The tram also operated a co-ordinated service with the North Coast Railway for an excursion from Brisbane once a month. Sometimes up to 250 people would make the train journey to Nambour and then transfer to the tram for a trip up the Range to spend three hours at Mapleton.  

Local legend has it that, as the tram wound its way laboriously up the grades at a walking pace, daring passengers had plenty of opportunity to jump off, make sorties into the nearby sugar cane fields or orchards in search of a piece of cane to chew or free fruit, and then leap back on board again. On such days, orchardists with fruit trees beside the tramway had to guard their crops. One farmer put up an impressive sign: "With God's help I grew these oranges. God help you if you touch them. Possibly these stories are apocryphal, as such activities would have been made difficult by the narrow embankments, cuttings, bridges and culverts, and the crew would likely have stopped the train to get the wanderers back on board. The speed of the train would have been such that leaping off and on would have been possible, nonetheless.

When they arrived at their destination, passengers could travel by local transport to the Mapleton Falls and other vantage points along the Range, to enjoy the scenic beauty and grandeur of the district. Orchards around the town and on the way to the Falls were also raided by hungry tourists. Visitors  could also  walk up past the hotel to 'The Front', to admire the views down the valleys to the Pacific Ocean. At Mapleton, school children made pocket money by selling staghorns, ferns and similar plants from the forest to the tourists. Prices tended to fall as the tram's departure time approached, and late-buying tourists found that they could purchase staghorns and elkhorns for 3d. each.  

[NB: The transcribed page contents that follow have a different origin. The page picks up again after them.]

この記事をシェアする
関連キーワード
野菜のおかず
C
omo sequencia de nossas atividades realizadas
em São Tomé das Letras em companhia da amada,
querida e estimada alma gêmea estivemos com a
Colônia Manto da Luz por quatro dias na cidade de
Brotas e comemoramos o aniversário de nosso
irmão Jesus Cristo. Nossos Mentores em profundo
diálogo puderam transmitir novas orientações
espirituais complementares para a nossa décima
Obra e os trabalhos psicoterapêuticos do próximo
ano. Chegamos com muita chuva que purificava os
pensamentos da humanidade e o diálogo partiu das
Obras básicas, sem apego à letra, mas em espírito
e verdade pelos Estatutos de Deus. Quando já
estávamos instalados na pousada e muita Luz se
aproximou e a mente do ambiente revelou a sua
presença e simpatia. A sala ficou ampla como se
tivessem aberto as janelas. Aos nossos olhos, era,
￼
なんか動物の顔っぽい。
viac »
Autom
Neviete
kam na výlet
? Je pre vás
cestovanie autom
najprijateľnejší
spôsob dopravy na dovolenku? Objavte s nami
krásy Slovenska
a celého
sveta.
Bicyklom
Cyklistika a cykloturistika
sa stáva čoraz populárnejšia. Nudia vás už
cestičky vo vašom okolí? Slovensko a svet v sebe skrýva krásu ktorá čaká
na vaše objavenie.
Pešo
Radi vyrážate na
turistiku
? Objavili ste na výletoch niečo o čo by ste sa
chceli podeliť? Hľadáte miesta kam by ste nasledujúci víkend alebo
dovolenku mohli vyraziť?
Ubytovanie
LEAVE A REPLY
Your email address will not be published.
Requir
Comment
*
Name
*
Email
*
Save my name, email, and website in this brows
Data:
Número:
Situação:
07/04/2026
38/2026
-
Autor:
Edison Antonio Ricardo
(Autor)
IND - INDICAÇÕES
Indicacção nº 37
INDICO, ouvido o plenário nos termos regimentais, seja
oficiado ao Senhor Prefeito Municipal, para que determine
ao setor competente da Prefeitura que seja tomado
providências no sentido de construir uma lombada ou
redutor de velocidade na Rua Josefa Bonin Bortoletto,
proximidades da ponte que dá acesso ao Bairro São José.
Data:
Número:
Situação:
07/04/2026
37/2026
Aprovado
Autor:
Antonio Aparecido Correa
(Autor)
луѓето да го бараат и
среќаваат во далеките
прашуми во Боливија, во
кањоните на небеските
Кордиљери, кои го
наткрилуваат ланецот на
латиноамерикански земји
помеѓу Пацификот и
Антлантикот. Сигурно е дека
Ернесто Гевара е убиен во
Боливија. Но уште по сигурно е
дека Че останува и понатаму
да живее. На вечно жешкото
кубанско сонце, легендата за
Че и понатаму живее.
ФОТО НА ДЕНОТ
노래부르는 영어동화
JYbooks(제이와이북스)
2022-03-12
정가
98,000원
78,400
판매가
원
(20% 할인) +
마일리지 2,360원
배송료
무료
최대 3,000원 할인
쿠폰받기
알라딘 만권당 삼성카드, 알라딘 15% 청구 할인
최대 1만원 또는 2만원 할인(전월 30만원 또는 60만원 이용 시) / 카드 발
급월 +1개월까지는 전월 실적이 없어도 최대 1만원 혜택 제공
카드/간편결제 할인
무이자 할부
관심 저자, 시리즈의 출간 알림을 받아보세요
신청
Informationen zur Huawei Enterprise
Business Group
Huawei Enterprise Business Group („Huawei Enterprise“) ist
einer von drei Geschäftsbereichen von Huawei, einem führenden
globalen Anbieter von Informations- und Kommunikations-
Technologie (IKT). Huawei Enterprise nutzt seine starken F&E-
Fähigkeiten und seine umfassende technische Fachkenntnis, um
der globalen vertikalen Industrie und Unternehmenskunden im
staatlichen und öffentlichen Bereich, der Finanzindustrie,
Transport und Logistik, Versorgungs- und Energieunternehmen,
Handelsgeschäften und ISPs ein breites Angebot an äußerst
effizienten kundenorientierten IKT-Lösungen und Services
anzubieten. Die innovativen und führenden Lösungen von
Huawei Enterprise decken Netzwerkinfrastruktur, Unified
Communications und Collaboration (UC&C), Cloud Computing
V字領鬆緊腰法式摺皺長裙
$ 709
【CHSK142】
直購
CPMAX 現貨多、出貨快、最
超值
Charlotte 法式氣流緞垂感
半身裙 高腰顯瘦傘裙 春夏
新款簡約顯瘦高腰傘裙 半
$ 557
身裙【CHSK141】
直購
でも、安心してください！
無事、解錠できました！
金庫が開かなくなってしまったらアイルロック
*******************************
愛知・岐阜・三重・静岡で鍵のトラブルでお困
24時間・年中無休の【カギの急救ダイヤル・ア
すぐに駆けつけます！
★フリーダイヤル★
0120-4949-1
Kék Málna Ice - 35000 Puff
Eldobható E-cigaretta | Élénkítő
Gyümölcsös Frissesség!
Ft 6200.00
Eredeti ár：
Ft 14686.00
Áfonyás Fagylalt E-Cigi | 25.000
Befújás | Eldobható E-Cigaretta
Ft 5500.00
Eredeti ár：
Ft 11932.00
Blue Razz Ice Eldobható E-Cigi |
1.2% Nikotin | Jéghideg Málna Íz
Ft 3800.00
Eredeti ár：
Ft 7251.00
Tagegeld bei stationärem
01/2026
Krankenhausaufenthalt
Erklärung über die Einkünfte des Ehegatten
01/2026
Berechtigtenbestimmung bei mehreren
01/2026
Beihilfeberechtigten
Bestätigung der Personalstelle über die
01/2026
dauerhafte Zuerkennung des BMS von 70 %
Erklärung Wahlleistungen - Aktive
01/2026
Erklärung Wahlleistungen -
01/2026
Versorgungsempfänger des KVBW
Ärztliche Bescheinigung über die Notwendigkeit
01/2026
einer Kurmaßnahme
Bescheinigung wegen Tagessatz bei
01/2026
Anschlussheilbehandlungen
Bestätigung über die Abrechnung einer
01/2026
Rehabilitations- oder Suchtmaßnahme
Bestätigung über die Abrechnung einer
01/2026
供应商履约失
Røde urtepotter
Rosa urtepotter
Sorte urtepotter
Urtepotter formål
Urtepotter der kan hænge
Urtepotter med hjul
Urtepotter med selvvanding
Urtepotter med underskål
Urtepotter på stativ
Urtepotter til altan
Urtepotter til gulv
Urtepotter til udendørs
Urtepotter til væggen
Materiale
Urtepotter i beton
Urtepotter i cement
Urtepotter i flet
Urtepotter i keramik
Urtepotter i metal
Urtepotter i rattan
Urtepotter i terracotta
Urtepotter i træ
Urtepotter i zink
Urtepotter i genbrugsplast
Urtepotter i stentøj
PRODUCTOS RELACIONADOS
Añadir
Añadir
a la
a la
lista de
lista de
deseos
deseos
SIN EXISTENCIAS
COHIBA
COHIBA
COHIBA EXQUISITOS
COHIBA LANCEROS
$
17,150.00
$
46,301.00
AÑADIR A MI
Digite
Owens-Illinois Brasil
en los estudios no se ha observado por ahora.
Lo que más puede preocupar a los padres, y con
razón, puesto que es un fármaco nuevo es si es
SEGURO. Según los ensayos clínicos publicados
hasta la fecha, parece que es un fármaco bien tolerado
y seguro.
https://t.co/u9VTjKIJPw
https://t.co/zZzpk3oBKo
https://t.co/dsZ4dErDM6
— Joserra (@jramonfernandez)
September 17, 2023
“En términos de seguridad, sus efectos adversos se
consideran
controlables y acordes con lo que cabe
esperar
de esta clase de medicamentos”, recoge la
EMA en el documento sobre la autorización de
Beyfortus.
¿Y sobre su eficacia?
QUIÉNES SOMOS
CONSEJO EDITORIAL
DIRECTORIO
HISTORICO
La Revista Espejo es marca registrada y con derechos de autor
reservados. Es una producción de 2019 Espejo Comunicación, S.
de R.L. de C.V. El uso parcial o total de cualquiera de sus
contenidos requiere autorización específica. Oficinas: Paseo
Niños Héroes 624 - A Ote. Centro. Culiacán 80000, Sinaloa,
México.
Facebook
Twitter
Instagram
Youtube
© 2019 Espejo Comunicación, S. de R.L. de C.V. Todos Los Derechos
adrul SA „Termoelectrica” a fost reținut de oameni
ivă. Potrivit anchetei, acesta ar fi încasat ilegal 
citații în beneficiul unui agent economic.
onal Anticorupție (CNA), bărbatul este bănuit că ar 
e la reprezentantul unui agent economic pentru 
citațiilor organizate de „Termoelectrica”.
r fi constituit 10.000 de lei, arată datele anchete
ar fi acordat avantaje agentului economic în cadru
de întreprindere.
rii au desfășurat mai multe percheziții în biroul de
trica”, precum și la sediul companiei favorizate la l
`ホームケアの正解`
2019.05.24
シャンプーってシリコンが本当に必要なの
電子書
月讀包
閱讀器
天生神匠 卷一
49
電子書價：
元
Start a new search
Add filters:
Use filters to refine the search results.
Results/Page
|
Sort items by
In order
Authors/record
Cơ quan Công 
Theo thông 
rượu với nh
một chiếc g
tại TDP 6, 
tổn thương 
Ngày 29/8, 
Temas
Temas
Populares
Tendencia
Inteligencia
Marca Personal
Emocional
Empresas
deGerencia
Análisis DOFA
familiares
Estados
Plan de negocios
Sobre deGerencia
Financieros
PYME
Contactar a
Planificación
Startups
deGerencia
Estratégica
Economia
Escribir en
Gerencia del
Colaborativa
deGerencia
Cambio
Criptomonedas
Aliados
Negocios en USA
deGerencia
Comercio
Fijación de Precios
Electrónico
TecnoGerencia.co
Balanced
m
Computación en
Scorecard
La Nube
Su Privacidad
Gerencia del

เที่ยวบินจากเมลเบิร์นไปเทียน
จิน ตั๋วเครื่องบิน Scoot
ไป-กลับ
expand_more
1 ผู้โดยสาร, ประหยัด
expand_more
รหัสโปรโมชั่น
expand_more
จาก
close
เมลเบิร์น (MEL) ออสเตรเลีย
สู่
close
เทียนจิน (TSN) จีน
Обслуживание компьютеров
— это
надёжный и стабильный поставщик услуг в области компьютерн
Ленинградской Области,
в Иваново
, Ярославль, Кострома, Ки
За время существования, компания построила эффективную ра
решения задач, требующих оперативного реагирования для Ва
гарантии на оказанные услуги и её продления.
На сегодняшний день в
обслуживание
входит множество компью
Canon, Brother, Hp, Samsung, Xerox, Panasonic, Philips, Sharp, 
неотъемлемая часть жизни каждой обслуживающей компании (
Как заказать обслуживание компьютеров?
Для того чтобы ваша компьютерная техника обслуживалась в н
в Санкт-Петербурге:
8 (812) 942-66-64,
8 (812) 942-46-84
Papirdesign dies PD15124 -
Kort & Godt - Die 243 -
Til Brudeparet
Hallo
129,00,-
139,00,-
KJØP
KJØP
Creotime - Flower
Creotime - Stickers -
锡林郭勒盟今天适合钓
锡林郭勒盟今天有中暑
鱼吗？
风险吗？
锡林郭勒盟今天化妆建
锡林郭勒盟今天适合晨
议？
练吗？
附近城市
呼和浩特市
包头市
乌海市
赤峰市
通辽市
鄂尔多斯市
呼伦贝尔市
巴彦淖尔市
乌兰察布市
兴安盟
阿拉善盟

Shortly before Christmas each year, the Moreton Central Mill would organise a 'Harvest Home' picnic to celebrate the end of the crushing. On these occasions, a cane train would convey mill staff and their families to a suitable venue. A locomotive would have as many as twelve flat cane trucks attached, fitted with temporary seats so that each truck could accommodate ten people.

 

Photograph courtesy Sunshine Coast Libraries  

There is displayed in the Mapleton Tavern a well-known photograph (above) showing one of these excursions, hauled by a Shay, with Mapleton claimed as the destination. There are over 100 passengers on board, riding on benches bolted to ten cane trucks. If this excursion was held after 1915, the Mill would have had to hire the locomotive from the Shire Council. As the cane trucks had no brakes (except for some left over from horse-haulage days equipped with hand brakes), the stopping power of the train depended solely on the locomotive's steam brake or its own hand brake. In an emergency, the driver could pull his Johnson bar right back and put on steam to reverse the rotation of the driving wheels, this being a common practice on early steam trains with unbraked rolling stock. Bearing these facts in mind, if such excursions were conducted on our steeply graded lines, then they were decidedly risky to say the least, especially at a point on the Highworth Range where the line clung to the side of a deep gorge. That there were no train runaways with catastrophic results was due more to good luck than good management.